Increased profitability and growth in the money management industry is giving firms the opportunity to invest in the digital and analytical tools necessary to stay competitive, a Boston Consulting Group report concludes.
The money management industry enjoyed strong growth in the calendar year 2017, with assets under management growing 12% to $79.2 trillion, the firm said in its study, "Global Asset Management Study 2018: The Digital Metamorphosis."
A report on the study said the increase represented the strongest annual growth since 2009, when assets had rebounded from "the depths of the global financial crisis the year before."
This growth was accompanied by a surge in net new asset flows: net inflows totaled 3.1% of total assets under management at the beginning of 2017, about $2.2 trillion, vs. net inflows equivalent to 1.5% of $69.1 trillion in 2016 — about $1 trillion. BCG said net inflows were also the strongest since the crisis.
Managers also enjoyed "record profitability" in 2017, with profit margins growing 1.4 percentage points to 37% of net revenues. That compared to profit margins of 35% of net revenues in 2016.
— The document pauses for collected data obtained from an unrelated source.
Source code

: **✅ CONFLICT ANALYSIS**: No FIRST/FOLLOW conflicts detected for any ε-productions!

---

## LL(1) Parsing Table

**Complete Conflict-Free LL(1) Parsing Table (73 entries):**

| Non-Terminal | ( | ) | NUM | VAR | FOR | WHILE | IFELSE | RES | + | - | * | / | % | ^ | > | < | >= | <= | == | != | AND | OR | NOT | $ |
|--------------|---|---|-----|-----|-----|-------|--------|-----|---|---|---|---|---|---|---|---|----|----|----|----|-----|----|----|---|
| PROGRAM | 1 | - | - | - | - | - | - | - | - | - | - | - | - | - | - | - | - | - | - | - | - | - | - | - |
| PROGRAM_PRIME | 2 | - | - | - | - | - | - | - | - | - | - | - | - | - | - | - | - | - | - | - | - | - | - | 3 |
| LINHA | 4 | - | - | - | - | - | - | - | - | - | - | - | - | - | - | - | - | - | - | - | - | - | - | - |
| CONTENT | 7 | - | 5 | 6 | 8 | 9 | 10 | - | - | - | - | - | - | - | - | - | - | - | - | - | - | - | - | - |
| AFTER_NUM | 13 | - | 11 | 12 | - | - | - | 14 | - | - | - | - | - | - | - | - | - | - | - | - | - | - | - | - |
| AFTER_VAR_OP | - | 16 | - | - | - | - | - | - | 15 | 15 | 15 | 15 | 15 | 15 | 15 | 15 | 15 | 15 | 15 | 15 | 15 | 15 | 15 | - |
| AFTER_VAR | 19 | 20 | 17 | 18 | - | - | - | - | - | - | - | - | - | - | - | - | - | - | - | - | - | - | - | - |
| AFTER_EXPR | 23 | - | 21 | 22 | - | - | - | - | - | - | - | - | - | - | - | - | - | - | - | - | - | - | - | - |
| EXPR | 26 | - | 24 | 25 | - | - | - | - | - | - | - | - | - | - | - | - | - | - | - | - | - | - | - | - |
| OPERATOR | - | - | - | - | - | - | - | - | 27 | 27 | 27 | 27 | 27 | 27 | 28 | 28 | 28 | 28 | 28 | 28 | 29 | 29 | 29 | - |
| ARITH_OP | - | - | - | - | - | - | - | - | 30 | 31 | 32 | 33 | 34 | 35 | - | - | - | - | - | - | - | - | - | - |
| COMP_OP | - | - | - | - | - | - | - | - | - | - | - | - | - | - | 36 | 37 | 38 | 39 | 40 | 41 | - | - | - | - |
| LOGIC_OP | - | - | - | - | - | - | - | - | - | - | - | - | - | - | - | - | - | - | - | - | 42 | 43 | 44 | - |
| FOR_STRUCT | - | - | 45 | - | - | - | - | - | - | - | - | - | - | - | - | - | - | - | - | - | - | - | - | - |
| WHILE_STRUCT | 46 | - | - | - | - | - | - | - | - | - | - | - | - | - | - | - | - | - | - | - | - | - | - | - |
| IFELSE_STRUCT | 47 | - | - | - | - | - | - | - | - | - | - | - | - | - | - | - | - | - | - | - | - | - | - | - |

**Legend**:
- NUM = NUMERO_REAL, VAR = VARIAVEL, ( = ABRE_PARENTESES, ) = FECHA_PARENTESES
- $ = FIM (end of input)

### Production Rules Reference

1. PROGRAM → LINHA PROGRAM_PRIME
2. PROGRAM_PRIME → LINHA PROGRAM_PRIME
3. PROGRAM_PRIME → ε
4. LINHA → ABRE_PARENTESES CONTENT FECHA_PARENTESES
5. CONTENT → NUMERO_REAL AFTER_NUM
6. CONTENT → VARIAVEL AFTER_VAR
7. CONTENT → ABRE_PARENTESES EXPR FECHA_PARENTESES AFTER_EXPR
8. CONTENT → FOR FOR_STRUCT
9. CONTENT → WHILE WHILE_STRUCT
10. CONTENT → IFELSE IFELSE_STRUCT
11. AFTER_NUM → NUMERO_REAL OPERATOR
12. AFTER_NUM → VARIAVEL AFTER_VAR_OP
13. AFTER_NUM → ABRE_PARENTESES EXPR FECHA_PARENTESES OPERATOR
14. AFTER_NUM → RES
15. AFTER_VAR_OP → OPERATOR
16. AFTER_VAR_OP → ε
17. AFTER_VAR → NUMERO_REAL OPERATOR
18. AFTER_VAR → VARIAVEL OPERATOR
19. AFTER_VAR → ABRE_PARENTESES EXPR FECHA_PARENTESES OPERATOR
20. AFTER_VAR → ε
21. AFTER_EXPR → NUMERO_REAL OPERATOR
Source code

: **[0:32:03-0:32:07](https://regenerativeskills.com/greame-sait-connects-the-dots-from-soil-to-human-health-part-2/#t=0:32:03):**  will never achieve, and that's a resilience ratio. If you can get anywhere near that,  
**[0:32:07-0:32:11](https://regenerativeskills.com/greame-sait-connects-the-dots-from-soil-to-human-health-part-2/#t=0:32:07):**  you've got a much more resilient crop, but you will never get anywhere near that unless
The report, BCG's 16th, said money managers should use the windfall afforded by increased profits to prepare for the future.
"Asset managers would be wise to take advantage of a strong year to reinvest capital and talent in future growth," said Renaud Fages, a BCG partner, global leader of the asset management segment and a co-author of the report, in an accompanying statement. "Most of the bounce-back growth of 2017 was market driven, not structural. Cost pressures and fee erosion will persist, especially when equity market growth slows, as it shows signs of doing in 2018."
Digital and analytics are now mainstream for money managers, with firms hiring technologists and experimenting with analytics and alternative data, the report said. "Every asset manager we engage with these days has a digital and analytics agenda."
Across different strategies, passive was the highest growing category in 2017, with a 25% increase in assets under management year-on-year to $16 trillion.
Assets under management in China also grew, up 22% for the year to $4.2 trillion. "The partial opening of the Chinese market, combined with its rapid growth, has created the conditions for a potential gold rush among foreign firm," the report said. The firm expects growth in Chinese assets under management to triple by 2025.